> _Page text_
================

Visualizing Infectious Disease: Advances in In Vivo Optical Imaging

In vivo optical imaging is becoming a powerful tool for monitoring infections. Developments in preclinical studies are leading us to ever more sophisticated ways to diagnose, track and understand infections in the body.

How in vivo optical imaging works

In vivo optical imaging is the name for a range of technologies that allow the non-invasive visualization or quantification of events within a whole animal or person. These systems have been used in a range of studies including oncology, inflammation and neuroscience.

In the field of infectious disease they are enabling us to see the effects of pathogens inside the bodies of small, living animals.

In vivo optical imaging uses two forms of labelling to visualize structures and cells within the body – bioluminescence and fluorescent probes – with the latter surpassing the former in popularity.

A number of instruments for imaging are now available and light-based imaging can be combined with other modalities, such as computed tomography (CT) and positron emission tomography (PET).

Detection of Inflammation induced myeloperoxidase activity after Microbial Infection. Luminescent Detection of Inflammation with X-Ray overlay.

Detection of Inflammation induced myeloperoxidase activity after Microbial Infection. Luminescent Detection of Inflammation with X-Ray overlay. Image courtesy of Bruker BioSpin.

Identifying imaging agents

Current methods for imaging bacterial infection within the body are limited. One of the main strategies used is to radiolabel a patient or animal’s own white blood cells and then use imaging to observe which sites in the body the white blood cells are drawn to.

However, this technique has a number of drawbacks. Primarily, it is not very specific and cannot be used to distinguish between general inflammation and active infection, nor between the types of infectious agent, such as bacteria, fungi or parasite.

Imaging agents that can specifically monitor in vivo infections would therefore be very useful and are being explored in preclinical research.

One example is a molecule called dipicolylamine-Zinc(II) (DPA-Zn), which is the most well-studied candidate. In 2006, it was discovered that this cationic molecule has an affinity for the typically anionic membranes of bacteria. Since then multiple studies have characterized its use as a bacterial infection imaging agent with different fluorescent reporters.

Tracking cell migration

In vivo optical imaging has also been used to track bacterial cell migration and group movement (swarming) in culture, which could be particularly useful for helping understand treatment-resistant infections.

================

(Dataset entries)

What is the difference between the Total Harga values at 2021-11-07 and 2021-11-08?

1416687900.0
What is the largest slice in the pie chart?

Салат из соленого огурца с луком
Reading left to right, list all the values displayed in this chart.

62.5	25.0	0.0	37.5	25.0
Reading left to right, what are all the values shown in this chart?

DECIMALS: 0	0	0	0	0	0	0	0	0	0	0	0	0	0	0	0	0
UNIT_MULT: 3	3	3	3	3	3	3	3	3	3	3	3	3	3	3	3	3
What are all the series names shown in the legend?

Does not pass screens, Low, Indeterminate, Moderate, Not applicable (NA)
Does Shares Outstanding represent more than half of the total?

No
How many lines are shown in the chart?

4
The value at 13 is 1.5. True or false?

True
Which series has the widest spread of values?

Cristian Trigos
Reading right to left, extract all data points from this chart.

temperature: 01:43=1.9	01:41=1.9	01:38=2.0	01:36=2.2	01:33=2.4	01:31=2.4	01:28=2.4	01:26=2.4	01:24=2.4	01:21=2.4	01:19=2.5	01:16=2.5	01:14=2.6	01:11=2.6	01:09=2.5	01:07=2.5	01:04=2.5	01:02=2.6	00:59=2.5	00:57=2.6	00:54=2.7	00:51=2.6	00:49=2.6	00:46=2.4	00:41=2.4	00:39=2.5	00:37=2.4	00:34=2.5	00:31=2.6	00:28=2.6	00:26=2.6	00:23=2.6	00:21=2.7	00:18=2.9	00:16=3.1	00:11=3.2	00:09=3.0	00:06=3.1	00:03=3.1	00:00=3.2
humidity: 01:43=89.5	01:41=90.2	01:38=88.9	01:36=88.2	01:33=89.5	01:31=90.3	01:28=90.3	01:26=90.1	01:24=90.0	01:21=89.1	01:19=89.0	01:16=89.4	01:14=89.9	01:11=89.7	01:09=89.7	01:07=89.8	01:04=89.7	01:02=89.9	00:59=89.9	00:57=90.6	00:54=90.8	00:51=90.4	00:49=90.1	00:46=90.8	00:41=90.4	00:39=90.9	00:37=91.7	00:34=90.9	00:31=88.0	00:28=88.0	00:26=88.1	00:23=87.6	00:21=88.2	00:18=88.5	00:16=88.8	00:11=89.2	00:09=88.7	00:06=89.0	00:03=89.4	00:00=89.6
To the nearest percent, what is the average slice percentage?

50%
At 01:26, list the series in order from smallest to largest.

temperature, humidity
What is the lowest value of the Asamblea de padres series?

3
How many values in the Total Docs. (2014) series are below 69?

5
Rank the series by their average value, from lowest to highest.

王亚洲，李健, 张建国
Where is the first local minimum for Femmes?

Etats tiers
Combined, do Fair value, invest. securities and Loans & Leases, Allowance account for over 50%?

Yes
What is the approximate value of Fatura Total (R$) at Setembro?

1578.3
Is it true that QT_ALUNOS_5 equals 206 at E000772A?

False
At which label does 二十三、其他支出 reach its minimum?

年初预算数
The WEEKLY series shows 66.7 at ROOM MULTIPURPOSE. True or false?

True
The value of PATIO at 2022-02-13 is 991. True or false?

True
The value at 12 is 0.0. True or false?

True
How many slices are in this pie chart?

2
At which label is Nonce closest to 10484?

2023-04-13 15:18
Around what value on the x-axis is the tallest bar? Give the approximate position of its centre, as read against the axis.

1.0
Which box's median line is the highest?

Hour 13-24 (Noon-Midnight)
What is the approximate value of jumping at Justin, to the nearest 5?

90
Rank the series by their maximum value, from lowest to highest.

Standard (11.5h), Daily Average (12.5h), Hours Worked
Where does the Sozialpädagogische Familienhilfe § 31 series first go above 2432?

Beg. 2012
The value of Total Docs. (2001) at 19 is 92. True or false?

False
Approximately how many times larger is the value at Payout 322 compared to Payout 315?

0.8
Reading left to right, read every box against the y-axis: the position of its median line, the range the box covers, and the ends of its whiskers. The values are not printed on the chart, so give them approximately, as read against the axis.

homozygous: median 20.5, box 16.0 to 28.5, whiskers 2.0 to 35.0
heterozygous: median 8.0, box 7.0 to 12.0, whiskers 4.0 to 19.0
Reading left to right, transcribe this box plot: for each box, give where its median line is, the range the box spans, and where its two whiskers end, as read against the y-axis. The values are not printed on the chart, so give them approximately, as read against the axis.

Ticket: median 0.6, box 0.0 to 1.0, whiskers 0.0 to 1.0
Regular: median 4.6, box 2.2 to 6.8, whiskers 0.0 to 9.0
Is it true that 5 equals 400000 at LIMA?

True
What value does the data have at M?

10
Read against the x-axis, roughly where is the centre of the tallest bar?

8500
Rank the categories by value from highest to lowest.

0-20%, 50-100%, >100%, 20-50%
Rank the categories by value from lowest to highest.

================

> _Assigned task_
Quote the passage in the imaging article above from "Imaging agents that" to "understand treatment-resistant infections.".

> _Solution to this task_
Imaging agents that can specifically monitor in vivo infections would therefore be very useful and are being explored in preclinical research.

One example is a molecule called dipicolylamine-Zinc(II) (DPA-Zn), which is the most well-studied candidate. In 2006, it was discovered that this cationic molecule has an affinity for the typically anionic membranes of bacteria. Since then multiple studies have characterized its use as a bacterial infection imaging agent with different fluorescent reporters.

Tracking cell migration

In vivo optical imaging has also been used to track bacterial cell migration and group movement (swarming) in culture, which could be particularly useful for helping understand treatment-resistant infections.